◆ **Exercise prompt**
The expected result is the run of lines from the one containing "These persons, too, may" to the end of the listing, copied exactly.

◆ **Record set**
====================
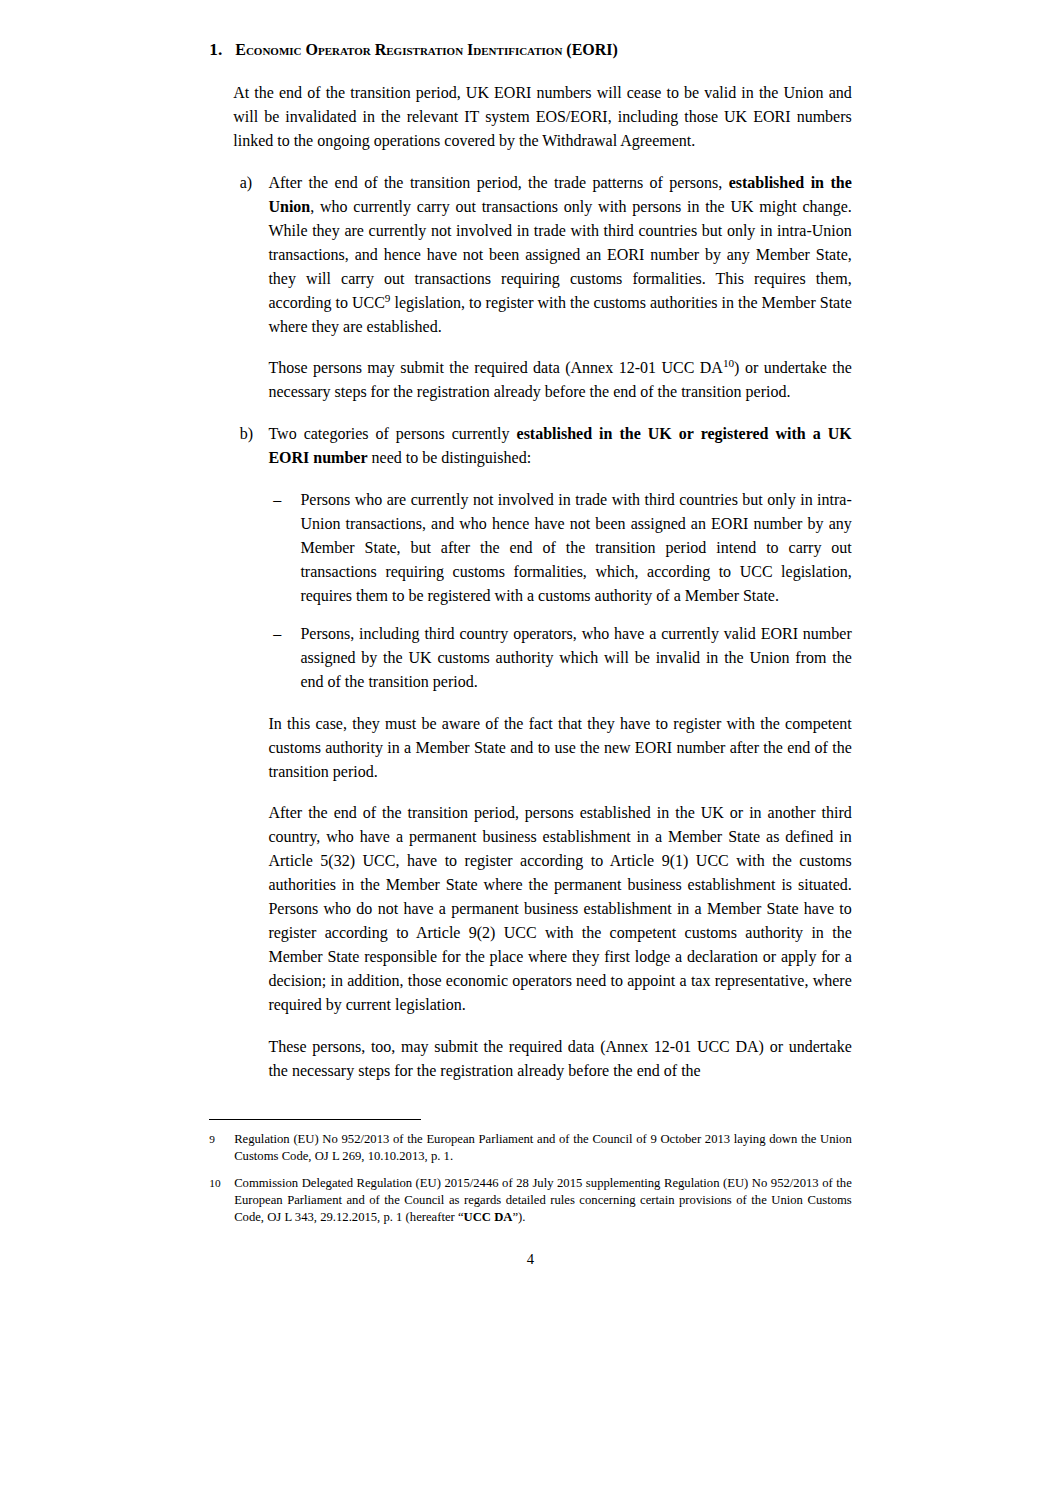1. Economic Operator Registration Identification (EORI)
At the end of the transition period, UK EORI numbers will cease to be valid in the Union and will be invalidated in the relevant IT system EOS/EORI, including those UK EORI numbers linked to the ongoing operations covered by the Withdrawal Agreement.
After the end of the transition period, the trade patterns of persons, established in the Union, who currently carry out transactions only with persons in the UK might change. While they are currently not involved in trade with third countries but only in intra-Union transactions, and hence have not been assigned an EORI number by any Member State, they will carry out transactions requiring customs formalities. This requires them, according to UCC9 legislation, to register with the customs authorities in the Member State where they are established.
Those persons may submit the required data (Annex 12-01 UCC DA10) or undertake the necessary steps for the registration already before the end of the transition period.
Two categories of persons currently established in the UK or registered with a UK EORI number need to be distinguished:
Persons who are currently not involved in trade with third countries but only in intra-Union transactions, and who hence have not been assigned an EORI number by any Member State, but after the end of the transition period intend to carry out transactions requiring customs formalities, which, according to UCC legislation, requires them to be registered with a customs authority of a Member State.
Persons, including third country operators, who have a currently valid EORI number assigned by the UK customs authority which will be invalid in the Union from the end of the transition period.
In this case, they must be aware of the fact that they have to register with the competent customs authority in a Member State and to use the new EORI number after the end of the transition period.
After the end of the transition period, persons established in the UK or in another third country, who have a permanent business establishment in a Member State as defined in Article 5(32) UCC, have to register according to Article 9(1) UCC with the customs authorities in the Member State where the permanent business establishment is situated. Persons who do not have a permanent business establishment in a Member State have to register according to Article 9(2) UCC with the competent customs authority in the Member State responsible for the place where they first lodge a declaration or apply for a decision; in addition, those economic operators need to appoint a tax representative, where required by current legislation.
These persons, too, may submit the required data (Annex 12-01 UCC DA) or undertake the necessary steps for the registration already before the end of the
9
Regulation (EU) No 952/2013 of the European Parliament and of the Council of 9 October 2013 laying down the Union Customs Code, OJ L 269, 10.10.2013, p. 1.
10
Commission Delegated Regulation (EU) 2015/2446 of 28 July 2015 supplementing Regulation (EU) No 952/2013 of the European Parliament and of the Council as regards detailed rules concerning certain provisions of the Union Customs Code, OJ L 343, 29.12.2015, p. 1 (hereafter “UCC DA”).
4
====================
◆ **Your response**
These persons, too, may submit the required data (Annex 12-01 UCC DA) or undertake the necessary steps for the registration already before the end of the
9
Regulation (EU) No 952/2013 of the European Parliament and of the Council of 9 October 2013 laying down the Union Customs Code, OJ L 269, 10.10.2013, p. 1.
10
Commission Delegated Regulation (EU) 2015/2446 of 28 July 2015 supplementing Regulation (EU) No 952/2013 of the European Parliament and of the Council as regards detailed rules concerning certain provisions of the Union Customs Code, OJ L 343, 29.12.2015, p. 1 (hereafter “UCC DA”).
4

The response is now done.